The May 2019 Classical Music Concerts to Attend in NYC | Playbill

Classic Arts News The May 2019 Classical Music Concerts to Attend in NYC Recommendations for the best classical music in New York City.
Daniil Trifonov, Isabel Leonard, and Wycliffe Gordon

NEW YORK PHILHARMONIC: “BUGS BUNNY AT THE SYMPHONY II” / BEETHOVEN EROICA / CORIGLIANO SYMPHONY No. 1
David Geffen Hall (“Bugs Bunny” May 17-18) / (Eroica May 22-23, 25 & 28) / Corigliano May 30)
A month of laudable eclecticism by The New York Philharmonic commences with “Bugs Bunny at the Symphony II,” classic Warner Brothers cartoons scored live; a cinematic gambit the NY Phil performs as well as any orchestra around. Music director Jaap van Zweden then conducts Beethoven’s Napoleonic Eroica, alongside Shostakovich’s Chamber Symphony, before ending the month with John Corigliano’s heart-rending Symphony No. 1, the composer’s deeply personal tribute to those lost to AIDS in the 1980s, presented as part of the 50th Anniversary celebration of the Stonewall uprising and the Philharmonic’s own “Music of Conscience” series, devoted to pieces created in response to historic events and unrest, both political and social.

DIALOGUES DES CARMÉLITES / WAGNER’S “RING CYCLE”

§ §

Exercise 1 -
In the concert listing, write out the stretch from "A month of laudable" through "political and social." again, swapping "Bugs Bunny" for "Daffy Duck".

Given records -
§ §

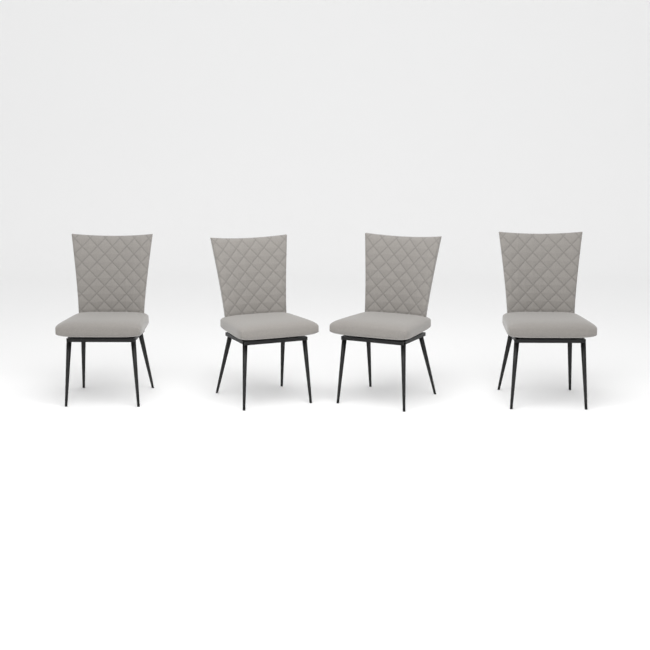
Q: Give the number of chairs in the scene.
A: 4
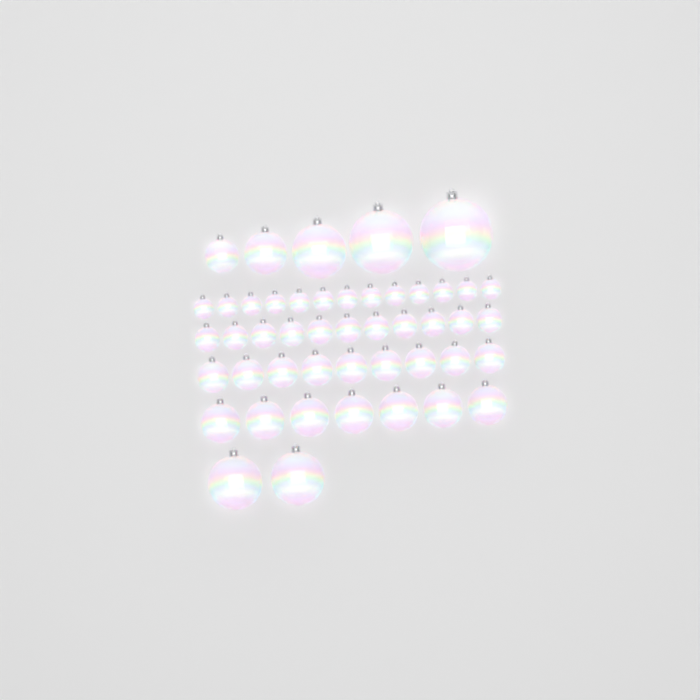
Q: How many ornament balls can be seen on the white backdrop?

§ §

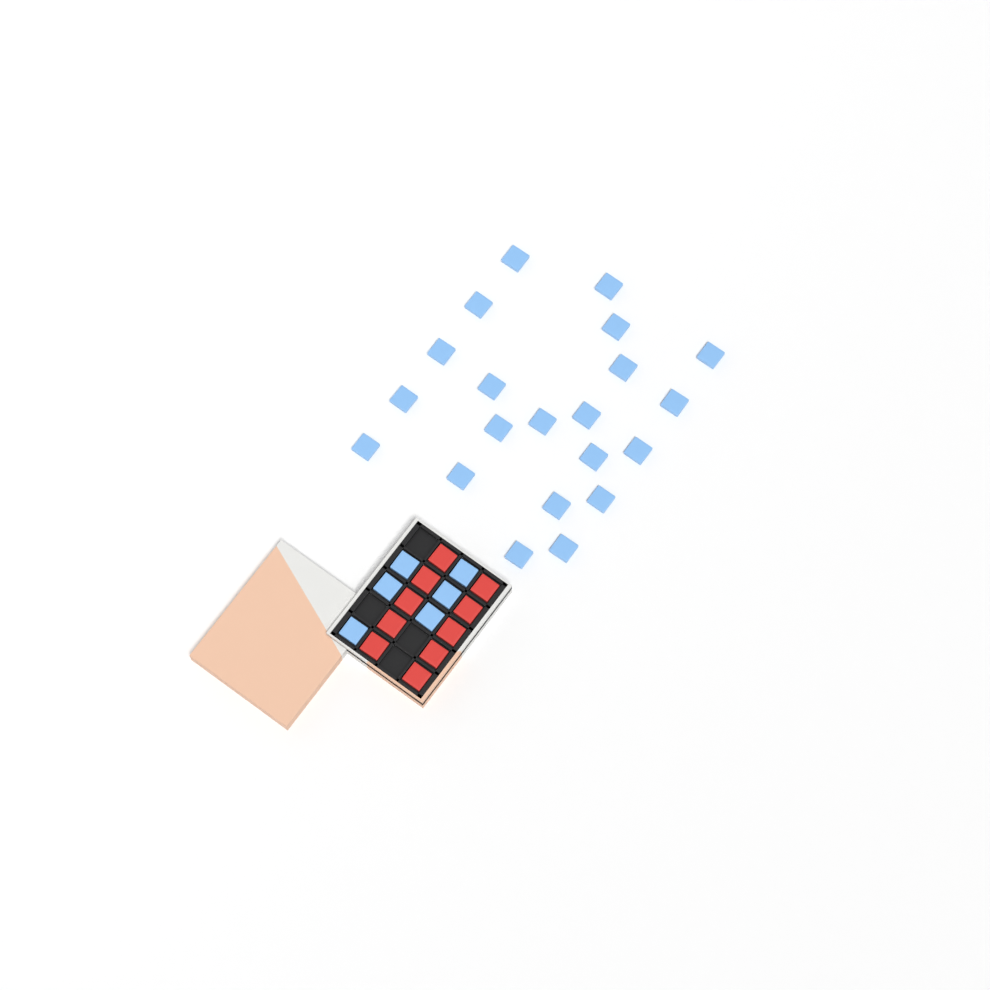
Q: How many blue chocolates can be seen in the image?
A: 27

§ §

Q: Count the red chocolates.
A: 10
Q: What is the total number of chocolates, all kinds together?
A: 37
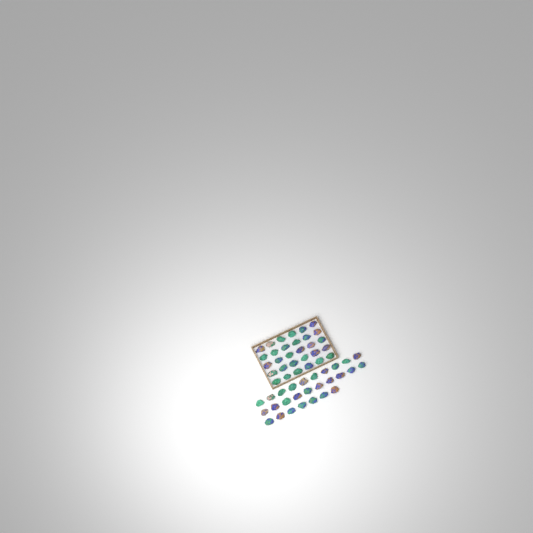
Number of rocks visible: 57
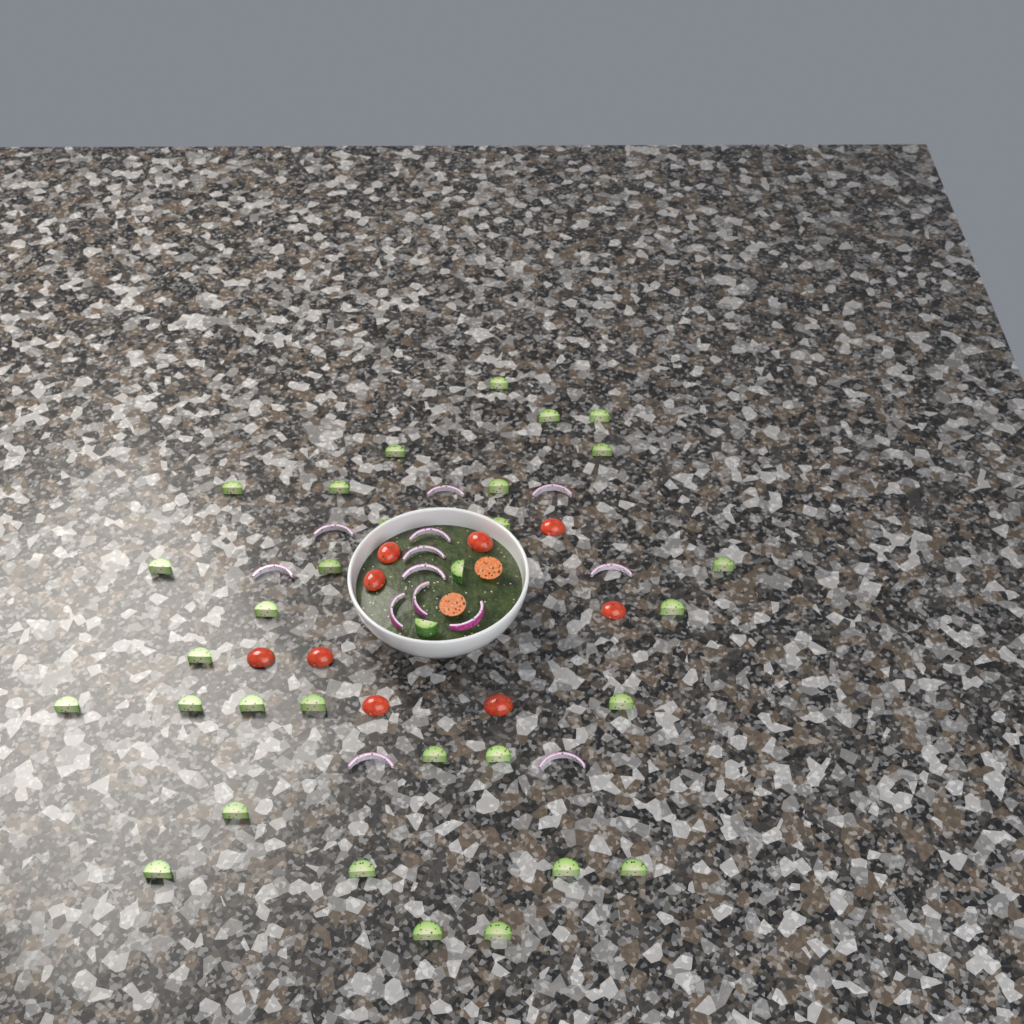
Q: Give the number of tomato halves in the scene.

§ §

Exercise 2 -
Set down the stretch of the records from the line that contains "Q: Count the red chocolates." through the line that contains "Q: Give the number of tomato", both included, and leave out the pictures.

Task result 1 -
A month of laudable eclecticism by The New York Philharmonic commences with “Daffy Duck at the Symphony II,” classic Warner Brothers cartoons scored live; a cinematic gambit the NY Phil performs as well as any orchestra around. Music director Jaap van Zweden then conducts Beethoven’s Napoleonic Eroica, alongside Shostakovich’s Chamber Symphony, before ending the month with John Corigliano’s heart-rending Symphony No. 1, the composer’s deeply personal tribute to those lost to AIDS in the 1980s, presented as part of the 50th Anniversary celebration of the Stonewall uprising and the Philharmonic’s own “Music of Conscience” series, devoted to pieces created in response to historic events and unrest, both political and social.

Task result 2 -
Q: Count the red chocolates.
A: 10
Q: What is the total number of chocolates, all kinds together?
A: 37
Number of rocks visible: 57
Q: Give the number of tomato halves in the scene.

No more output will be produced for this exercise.